▶ **ARTICLE**
United States v. One Reel of Film. Gerard Damiano Productions, Inc., Claimant-Appellant

481 F.2d 206 | 1st Cir. | 1973

Lead Opinion

LEVIN H. CAMPBELL, Circuit Judge.

The subject of this forfeiture proceeding brought under 19 U.S.C. § 1305(a) is a film entitled “Deep Throat.” Imported from Canada, the film and its container were seized at Logan Airport, Boston, by officers of the United States Customs Service. The United States Attorney for the District of Massachusetts then filed a complaint in the District Court, against which the owner defended. After a trial without jury, the court ordered that the reel of film and container be forfeited to the United States of America for destruction forthwith. An appeal was argued and briefed, and we viewed the film early in June, prior to the time that the Supreme Court rendered decisions in five obscenity and pornography cases, re-examining earlier standards. Miller v. California, - U.S. -, 93 S.Ct. 2607, 37 L.Ed.2d 419; Paris Adult Theatre I v. Slaton, - U.S. -, 93 S.Ct. 2628, 37 L.Ed.2d *208446; United States v. Orito, - U.S. -, 93 S.Ct. 2674, 37 L.Ed.2d 513; Kaplan v. California, -U.S. -, 93 S.Ct. 2680, 37 L.Ed.2d 492; United States v. 12 200-Ft. Reels of Super 8mm. Film, - U.S. -, 93 S.Ct. 2665, 37 L.Ed.2d 500 (1973).. The questions presented is whether or not to affirm the judgment of the district court in light of the Supreme Court’s latest pronouncements.

The hearing in the district court was extensive, and the court’s findings detailed and sensitive to the requirements of the law as it then was. Assuming that the First Amendment forbids suppression unless the film “is found proscribably obscene,” see United States v. Thirty-Seven Photographs, 402 U.S. 363, 91 S.Ct. 1400, 28 L.Ed.2d 822 (1971), the court found that the film was imported for commercial use only and limited its inquiry to intended commercial exhibition “to audiences of adults in a public theatre.” Pandering was not involved. To determine what was obscene and not protected under the First Amendment the court applied the Roth-Memoirs tests,1 as we recently restated them in United States v. Palladino, 475 F.2d 65, 69-70 (1st Cir. 1973),

. . . (1) do the materials, taken as a whole, appeal primarily to prurient interests of the average adult (or, if directed to deviants, to the prurient interest of the intended group, Mishkin v. New York, 383 U.S. 502 [86 S.Ct. 958, 16 L.Ed.2d 56] (1966))?;
(2) are the materials patently offensive because they affront contemporary community standards relating to sexual matters?;I2J and (3) are the materials utterly without redeeming social value? [footnotes omitted].

▶ **THE EXERCISE**
Please rewrite everything from "United States v. One" down to "CAMPBELL, Circuit Judge." in the court opinion, putting "Judge" in place of "Circuit Judge".

▶ **DATA ENTRIES**
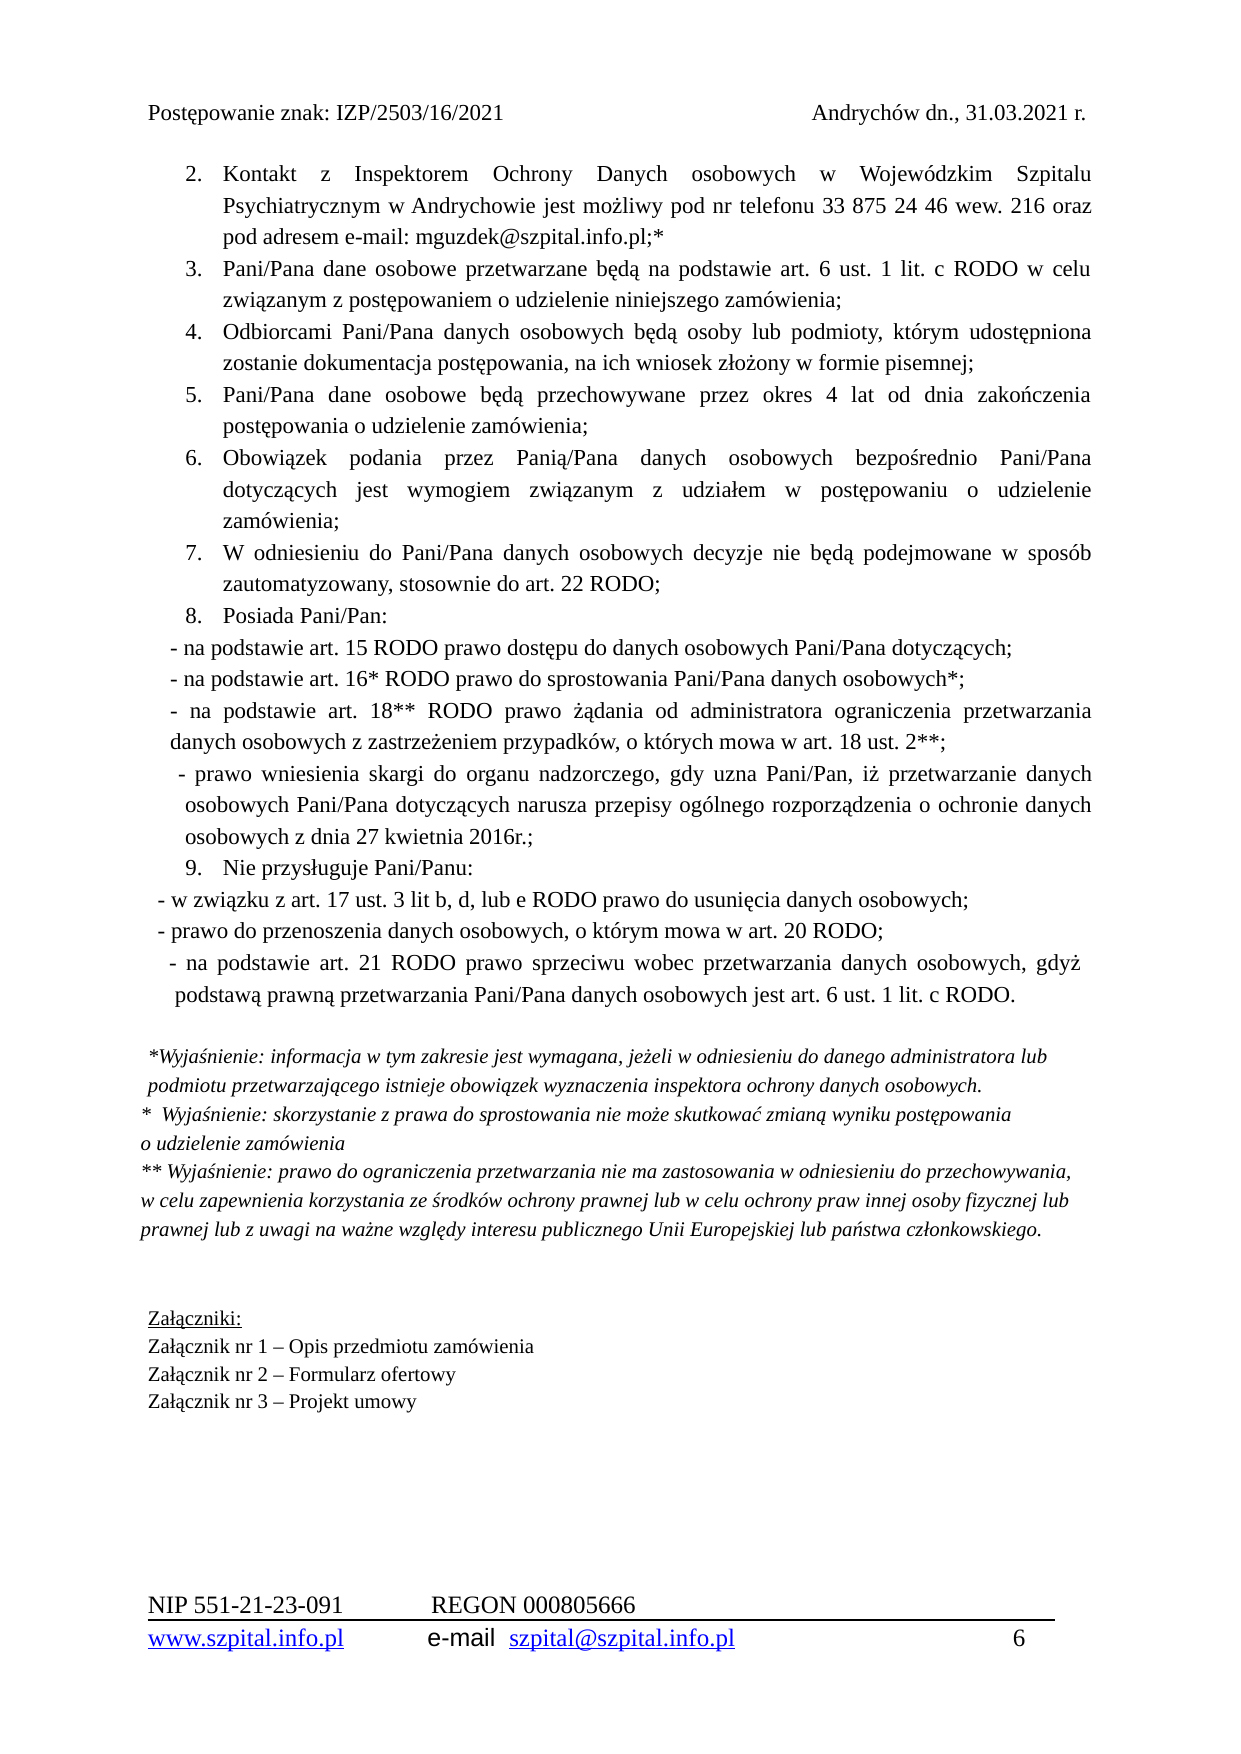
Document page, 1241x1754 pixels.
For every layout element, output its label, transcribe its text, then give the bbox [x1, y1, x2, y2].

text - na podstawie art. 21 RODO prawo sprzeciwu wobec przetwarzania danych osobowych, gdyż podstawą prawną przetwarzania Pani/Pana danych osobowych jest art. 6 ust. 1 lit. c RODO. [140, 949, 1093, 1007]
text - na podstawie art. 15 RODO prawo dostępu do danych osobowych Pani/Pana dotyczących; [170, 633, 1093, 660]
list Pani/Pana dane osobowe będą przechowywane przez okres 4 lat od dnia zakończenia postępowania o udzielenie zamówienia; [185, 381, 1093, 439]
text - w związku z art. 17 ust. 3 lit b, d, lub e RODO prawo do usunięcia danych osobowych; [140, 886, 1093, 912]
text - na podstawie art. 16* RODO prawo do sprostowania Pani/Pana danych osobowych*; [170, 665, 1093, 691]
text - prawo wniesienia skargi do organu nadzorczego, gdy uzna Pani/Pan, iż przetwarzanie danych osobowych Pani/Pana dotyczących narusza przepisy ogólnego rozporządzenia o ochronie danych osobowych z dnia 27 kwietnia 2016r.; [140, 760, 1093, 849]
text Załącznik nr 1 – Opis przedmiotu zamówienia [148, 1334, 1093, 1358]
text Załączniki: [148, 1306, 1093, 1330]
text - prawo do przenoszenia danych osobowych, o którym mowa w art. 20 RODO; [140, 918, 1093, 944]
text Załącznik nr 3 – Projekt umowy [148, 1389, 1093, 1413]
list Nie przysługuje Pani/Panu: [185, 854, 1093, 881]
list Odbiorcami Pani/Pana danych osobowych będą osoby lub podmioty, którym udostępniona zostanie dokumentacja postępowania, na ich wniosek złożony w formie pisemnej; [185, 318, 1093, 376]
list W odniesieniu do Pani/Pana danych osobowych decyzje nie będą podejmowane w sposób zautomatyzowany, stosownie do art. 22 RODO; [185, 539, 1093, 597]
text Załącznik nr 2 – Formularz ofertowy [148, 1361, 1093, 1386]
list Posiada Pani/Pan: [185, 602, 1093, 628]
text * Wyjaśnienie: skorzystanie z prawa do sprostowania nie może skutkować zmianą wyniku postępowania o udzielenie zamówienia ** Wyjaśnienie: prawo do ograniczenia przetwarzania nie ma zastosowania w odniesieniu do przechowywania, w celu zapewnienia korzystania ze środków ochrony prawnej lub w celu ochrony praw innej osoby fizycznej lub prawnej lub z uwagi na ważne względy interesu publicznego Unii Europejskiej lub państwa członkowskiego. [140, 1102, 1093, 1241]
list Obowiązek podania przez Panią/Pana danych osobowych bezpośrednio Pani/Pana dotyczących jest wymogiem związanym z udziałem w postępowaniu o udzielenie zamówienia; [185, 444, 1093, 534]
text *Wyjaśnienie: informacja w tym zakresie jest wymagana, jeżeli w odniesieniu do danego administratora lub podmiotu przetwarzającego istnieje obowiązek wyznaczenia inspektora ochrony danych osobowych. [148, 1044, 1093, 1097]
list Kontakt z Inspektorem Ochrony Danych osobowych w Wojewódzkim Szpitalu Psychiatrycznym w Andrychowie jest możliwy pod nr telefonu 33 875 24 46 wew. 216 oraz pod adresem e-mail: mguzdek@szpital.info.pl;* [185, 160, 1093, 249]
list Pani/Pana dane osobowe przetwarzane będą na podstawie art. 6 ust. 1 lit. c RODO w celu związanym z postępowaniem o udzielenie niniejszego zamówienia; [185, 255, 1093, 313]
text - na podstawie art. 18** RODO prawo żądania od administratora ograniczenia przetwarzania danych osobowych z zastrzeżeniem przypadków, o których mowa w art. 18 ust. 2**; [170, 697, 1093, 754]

▶ **RESPONSE BELOW**
United States v. One Reel of Film. Gerard Damiano Productions, Inc., Claimant-Appellant

481 F.2d 206 | 1st Cir. | 1973

Lead Opinion

LEVIN H. CAMPBELL, Judge.